2023-12-08T12:47:47.452Z

Highlights: When 500 Drunk Elephants Nearly Caused a Holocaust: A Hanukkah Miracle You Didn't Know. A book written 100 years after the miracle of HanukKah tells a breathtaking story. Why is this amazing story of miracles almost unknown today?. The story of the "Battle of Rafah", in which the armies of Egypt and the Seleucid kingdom fought, each relying on a different breed of elephants to break through the enemy's defenses. Now, just before you light the second candle of Chanukah, we will tell you about the connection between the king who won that battle – Ptolemy IV.


A book written 100 years after the miracle of Hanukkah tells a breathtaking story, combining elements from Passover, Purim and Hanukkah stories, with some pretty amazing additions. Why is this amazing story of miracles almost unknown today?


This morning we told you the story of the "Battle of Rafah", in which the armies of Egypt and the Seleucid kingdom fought, each relying on a different breed of elephants to break through the enemy's defenses. Now, just before you light the second candle of Chanukah, we will tell you about the connection between the king who won that battle – Ptolemy IV – and the story of the Hanukkah miracle, with a little help from ChatGPT.

"Maccabees 3" is a book written about a century after the books of the Maccabees that we know from Chanukah – but not by a member of the Maccabees family, but by a Jew, probably from Hellen, who lived in Alexandria. Its name derives from the stylistic connection between it and the books that tell about the Hasmoneans, but it was not accepted in the Jewish canon and was almost forgotten.

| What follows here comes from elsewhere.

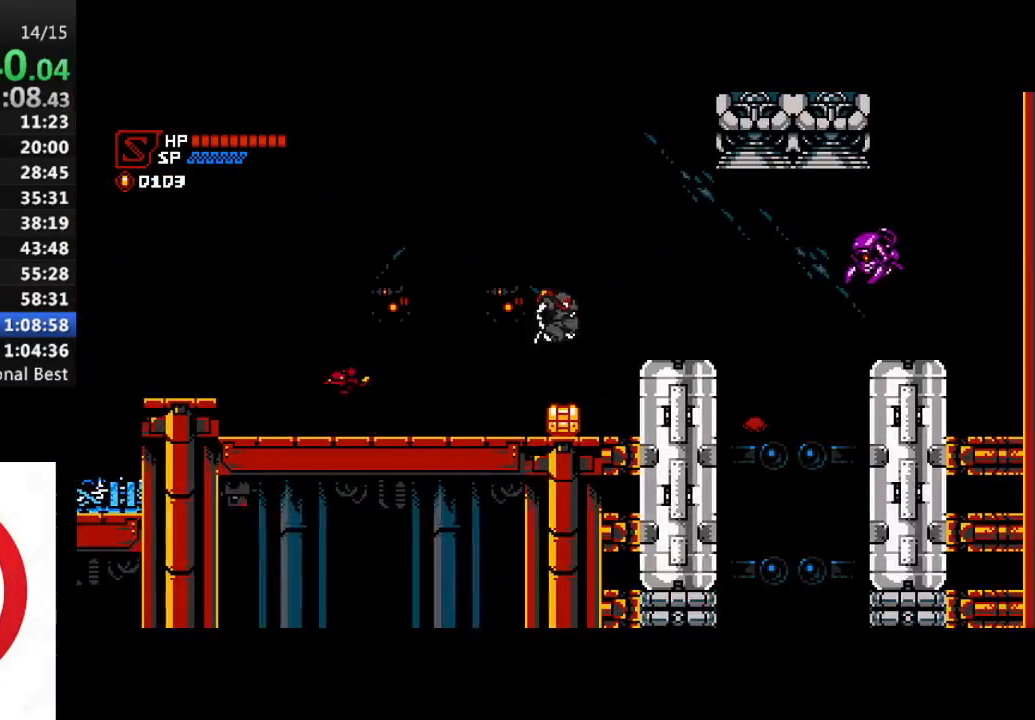
{"dt_ms": 500, "buttons": [], "left_stick": "center", "right_stick": "center", "events": [[67, "CROSS", "up"], [483, "DPAD_RIGHT", "up"], [483, "R1", "up"]]}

In contrast to the books of Maccabees I and II, which focus on the revolt of Israeli Jews against Hellenistic culture, focusing on the heroism of the fighters from the Hasmonean family, Maccabees 3 develops against the background of Hellenistic Egypt, and focuses on the heavy danger (literal) that hovered over the Jews of the state and the miracles that prevented its realization.

In the book, King Ptolemy, returning victorious from the Battle of Rafah, embarked on a sort of "tour" to offer a rabbinical sacrifice of gratitude for the dramatic victory in the temples of all the gods (when he himself was one of them – after all, he was a pharaoh). When he arrives at the Temple of the God of the Jews in Jerusalem, he asks to enter the Holy of Holies, is refused, and when he tries to enter by force, the High Priest prays, and God paralyzes Ptolemy's body to prevent him from entering a room that only one person is allowed to enter once a year (on Yom Kippur).

A humiliated Ptolemy returns to Egypt and hatches a sinister plan to exterminate the Jewish population: first he decrees them to force them to Hellenize – but when that doesn't work, he orders them all to be rounded up, tied up with a hippodrome, and then released a battalion of 500 drunken elephants to crush them to death.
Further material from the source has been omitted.